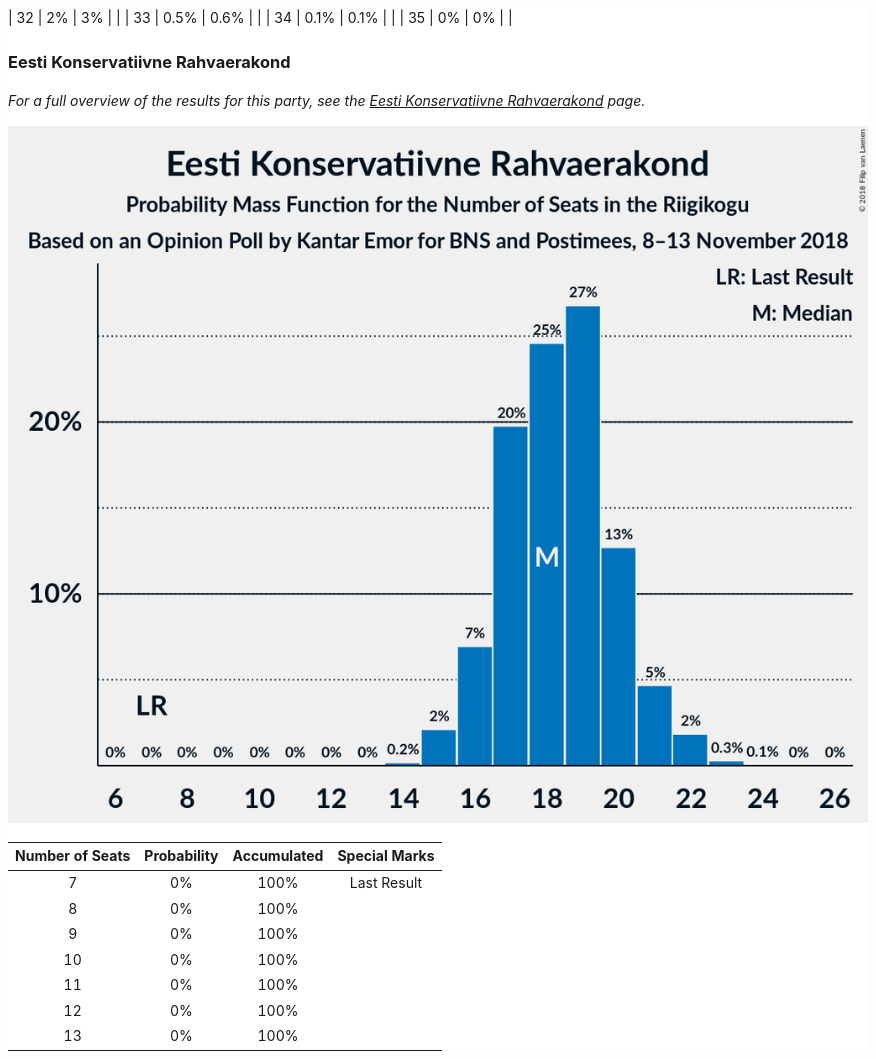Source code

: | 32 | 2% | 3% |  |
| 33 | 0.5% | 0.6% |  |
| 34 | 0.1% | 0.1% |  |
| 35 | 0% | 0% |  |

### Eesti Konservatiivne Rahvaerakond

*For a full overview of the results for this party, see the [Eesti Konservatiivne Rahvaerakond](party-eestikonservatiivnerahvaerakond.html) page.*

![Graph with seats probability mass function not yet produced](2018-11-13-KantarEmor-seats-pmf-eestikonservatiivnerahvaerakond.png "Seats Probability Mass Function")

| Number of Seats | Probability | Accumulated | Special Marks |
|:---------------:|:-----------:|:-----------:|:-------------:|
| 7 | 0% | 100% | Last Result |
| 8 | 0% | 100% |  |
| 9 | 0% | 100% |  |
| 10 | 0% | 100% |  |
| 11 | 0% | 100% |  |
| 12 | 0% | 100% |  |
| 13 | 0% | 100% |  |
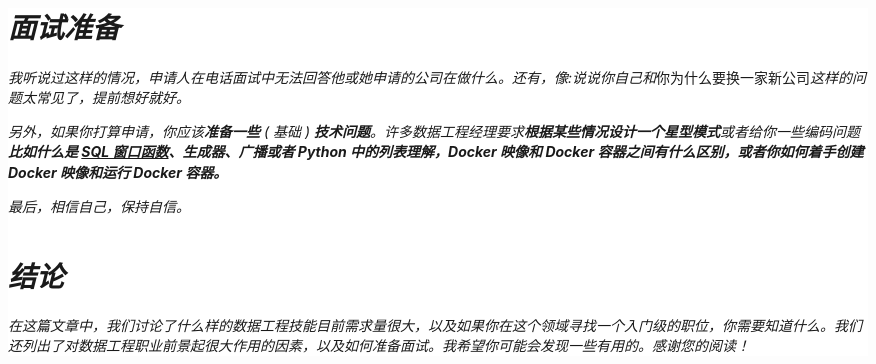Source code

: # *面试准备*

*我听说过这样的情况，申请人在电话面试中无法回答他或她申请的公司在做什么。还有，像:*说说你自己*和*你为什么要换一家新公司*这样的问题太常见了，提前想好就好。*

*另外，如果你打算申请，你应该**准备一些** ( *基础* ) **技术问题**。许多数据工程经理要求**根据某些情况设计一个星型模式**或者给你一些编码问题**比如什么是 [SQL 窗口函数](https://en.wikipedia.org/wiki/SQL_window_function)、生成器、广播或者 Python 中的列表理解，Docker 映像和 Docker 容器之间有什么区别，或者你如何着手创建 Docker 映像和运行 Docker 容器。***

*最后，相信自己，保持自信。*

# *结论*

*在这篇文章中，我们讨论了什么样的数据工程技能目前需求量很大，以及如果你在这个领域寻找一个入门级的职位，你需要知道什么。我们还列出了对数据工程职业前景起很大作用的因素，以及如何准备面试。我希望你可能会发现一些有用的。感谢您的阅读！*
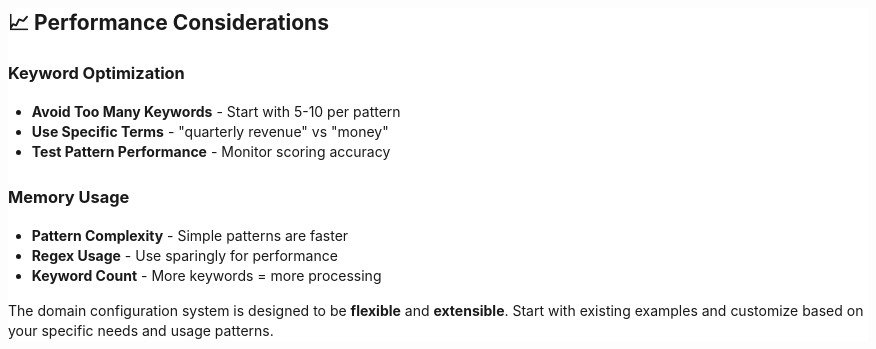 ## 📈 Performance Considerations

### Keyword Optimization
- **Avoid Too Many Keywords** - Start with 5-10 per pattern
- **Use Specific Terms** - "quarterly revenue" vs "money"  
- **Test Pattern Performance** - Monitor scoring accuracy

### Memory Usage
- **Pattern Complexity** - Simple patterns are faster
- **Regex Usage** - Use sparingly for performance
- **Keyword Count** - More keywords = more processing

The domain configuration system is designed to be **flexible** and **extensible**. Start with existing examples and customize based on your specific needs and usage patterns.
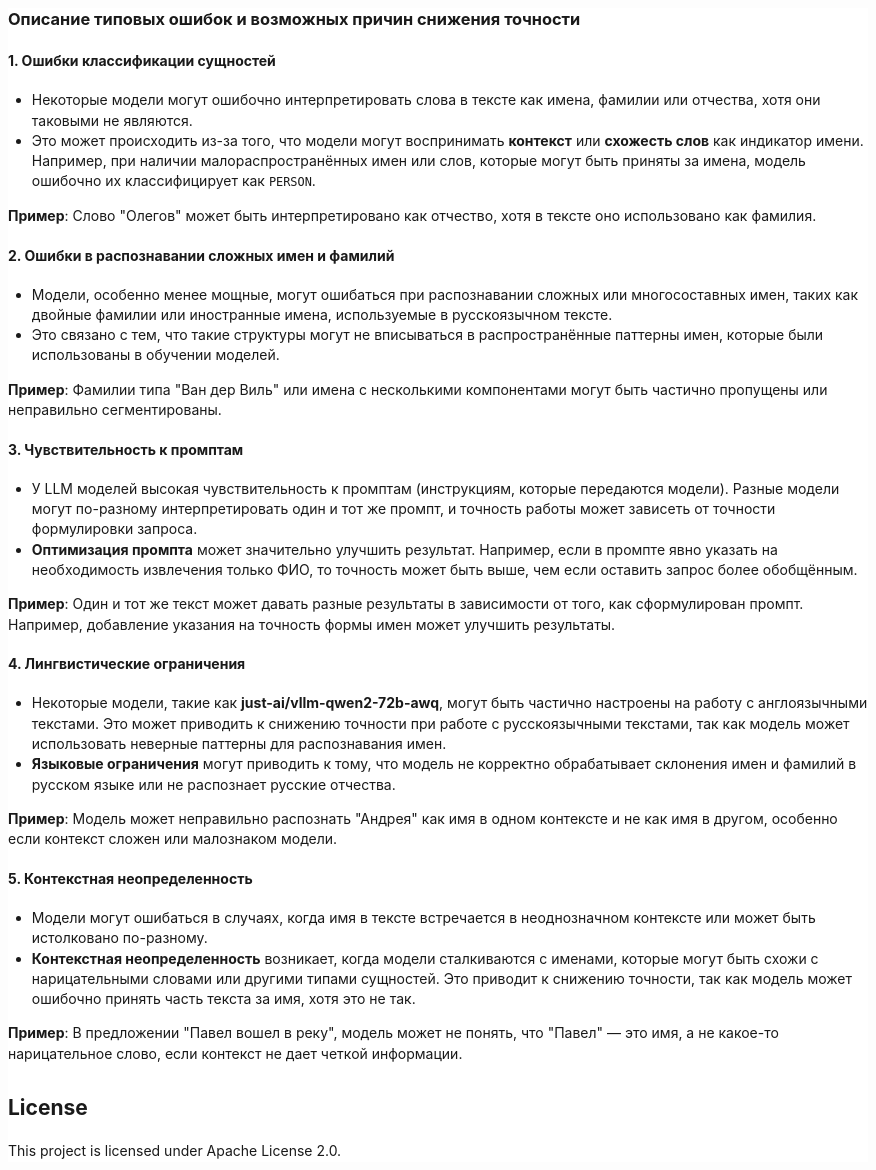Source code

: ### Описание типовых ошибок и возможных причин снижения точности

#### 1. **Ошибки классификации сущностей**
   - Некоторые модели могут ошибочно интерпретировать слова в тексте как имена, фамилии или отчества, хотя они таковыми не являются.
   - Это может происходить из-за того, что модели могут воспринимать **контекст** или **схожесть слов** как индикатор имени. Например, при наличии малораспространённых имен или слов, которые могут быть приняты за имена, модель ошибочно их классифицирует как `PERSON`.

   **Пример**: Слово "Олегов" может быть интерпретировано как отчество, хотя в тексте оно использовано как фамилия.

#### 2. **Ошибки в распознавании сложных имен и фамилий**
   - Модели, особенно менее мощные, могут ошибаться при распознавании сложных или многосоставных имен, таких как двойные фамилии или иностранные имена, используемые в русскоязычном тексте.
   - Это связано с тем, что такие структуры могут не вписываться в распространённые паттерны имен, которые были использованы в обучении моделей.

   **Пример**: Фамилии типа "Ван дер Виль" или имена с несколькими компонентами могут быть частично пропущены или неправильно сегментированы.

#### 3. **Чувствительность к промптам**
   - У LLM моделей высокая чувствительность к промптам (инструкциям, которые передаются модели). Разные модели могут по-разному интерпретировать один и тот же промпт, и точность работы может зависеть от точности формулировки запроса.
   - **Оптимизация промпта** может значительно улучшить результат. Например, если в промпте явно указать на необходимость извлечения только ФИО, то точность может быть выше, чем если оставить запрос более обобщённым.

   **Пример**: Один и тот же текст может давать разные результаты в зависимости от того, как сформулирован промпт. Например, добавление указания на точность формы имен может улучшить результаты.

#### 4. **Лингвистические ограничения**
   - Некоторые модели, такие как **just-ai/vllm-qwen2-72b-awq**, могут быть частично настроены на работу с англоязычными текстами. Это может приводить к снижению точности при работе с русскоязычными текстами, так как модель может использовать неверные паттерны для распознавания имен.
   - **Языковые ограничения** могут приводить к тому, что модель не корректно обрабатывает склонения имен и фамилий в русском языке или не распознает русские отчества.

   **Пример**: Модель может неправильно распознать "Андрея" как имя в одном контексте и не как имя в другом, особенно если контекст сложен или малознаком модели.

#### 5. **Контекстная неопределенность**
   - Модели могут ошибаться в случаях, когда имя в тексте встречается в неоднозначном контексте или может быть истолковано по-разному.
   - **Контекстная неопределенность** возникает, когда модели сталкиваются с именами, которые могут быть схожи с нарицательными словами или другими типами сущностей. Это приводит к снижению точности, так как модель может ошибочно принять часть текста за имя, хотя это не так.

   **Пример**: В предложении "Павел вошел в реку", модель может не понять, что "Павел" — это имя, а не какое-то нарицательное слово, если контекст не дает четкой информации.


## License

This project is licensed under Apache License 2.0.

+ + + + +

What is expected: Lay out the lines of the records from the one containing "использовано как фамилия." through the one containing "или неправильно сегментированы.", both included, as a Markdown table with the columns Row and Line, where Row numbers each line and blank lines are omitted.

Answer below:
| Row | Line |
|---|---|
| 1 |    **Пример**: Слово "Олегов" может быть интерпретировано как отчество, хотя в тексте оно использовано как фамилия. |
| 2 | #### 2. **Ошибки в распознавании сложных имен и фамилий** |
| 3 |    - Модели, особенно менее мощные, могут ошибаться при распознавании сложных или многосоставных имен, таких как двойные фамилии или иностранные имена, используемые в русскоязычном тексте. |
| 4 |    - Это связано с тем, что такие структуры могут не вписываться в распространённые паттерны имен, которые были использованы в обучении моделей. |
| 5 |    **Пример**: Фамилии типа "Ван дер Виль" или имена с несколькими компонентами могут быть частично пропущены или неправильно сегментированы. |